The investing public had lost faith in the US stock market after the flash crash in May 2010. After the crash, the S&P index rose 65 percent, yet trading volume fell 50 percent. For the first time in history, investors' desire to trade did not rise with market prices. Before the crash, 67 percent of US households owned stocks. By the end of 2013, only 52 percent did. The post-crisis bull market was notable for how many Americans chose not to participate.
IEX opened on October 25, 2013. It traded 568,524 shares on the first day and 12 million the first week. It kept growing, reaching 50 million shares a week by December, though it needed 50 million a day to cover costs.
Goldman Sachs had two new heads of electronic trading, Ron Morgan and Brian Levine.

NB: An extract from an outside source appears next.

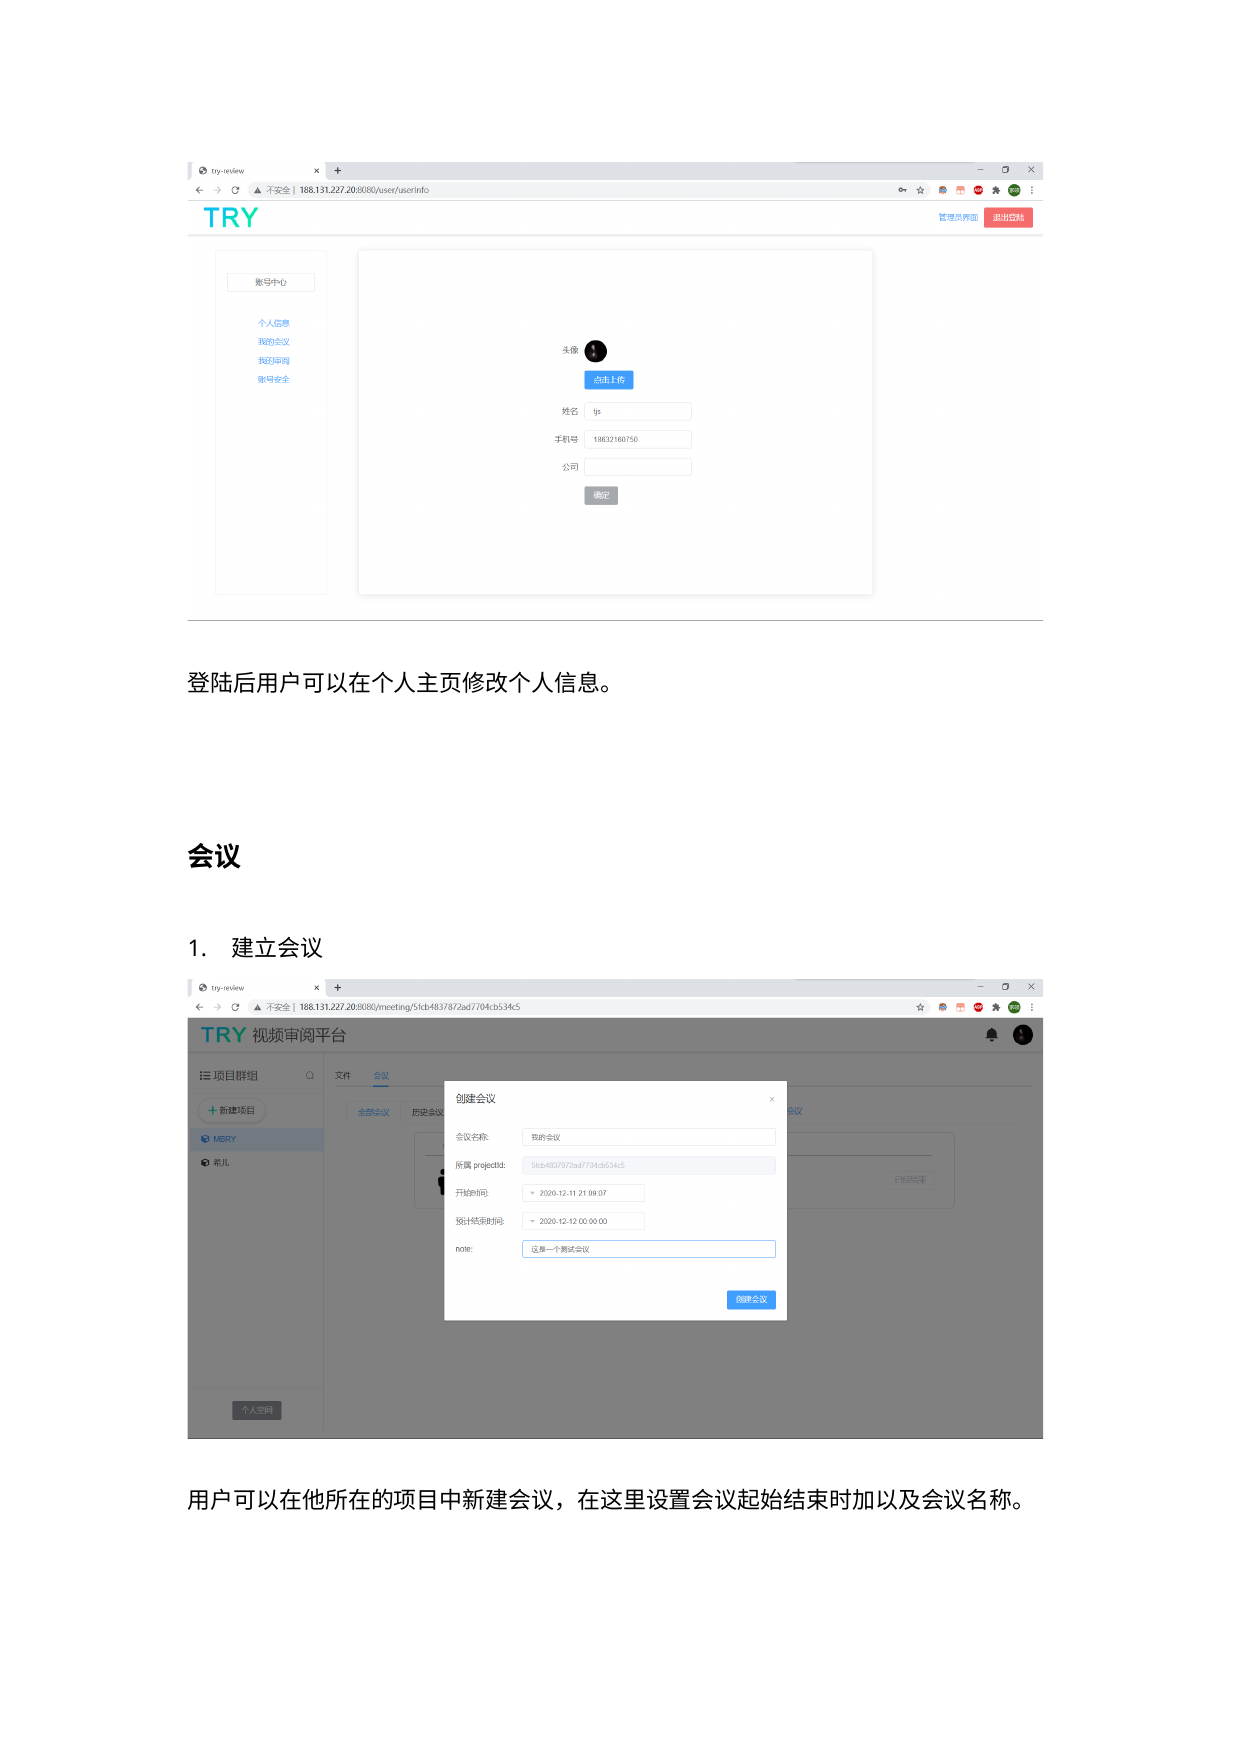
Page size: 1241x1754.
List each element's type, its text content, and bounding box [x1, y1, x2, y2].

They talked with Brad and were seeing what the market had become and worried another flash crash was bound to happen. Even though Morgan Stanley had outgrown them by making a killing from HFT, they decided to make both a business decision and a moral one.
On December 19, 2013, Goldman used IEX. The IEX office went berserk: twenty million, thirty million, fucking Goldman Sachs, champagne popping. Goldman called and said they weren't even big yet, they were coming big tomorrow. For just 51 minutes, Goldman entrusted IEX with most of its orders. Brad basically just needed one major participant to say, you're right, and that was Goldman Sachs.
Ninety-two percent of those Goldman orders on IEX traded at the midpoint, compared with 17 percent in dark pools and even less on the public market.
The likely reason Goldman changed its mind was that it realized HFT was a game it could never really win or control. The small HFT firms took around 85 percent of the profits anyway, and the big banks could never compete with the best HFT shops. If the markets collapsed, or if another flash crash occurred, the banks would take most of the blame and most of the cost.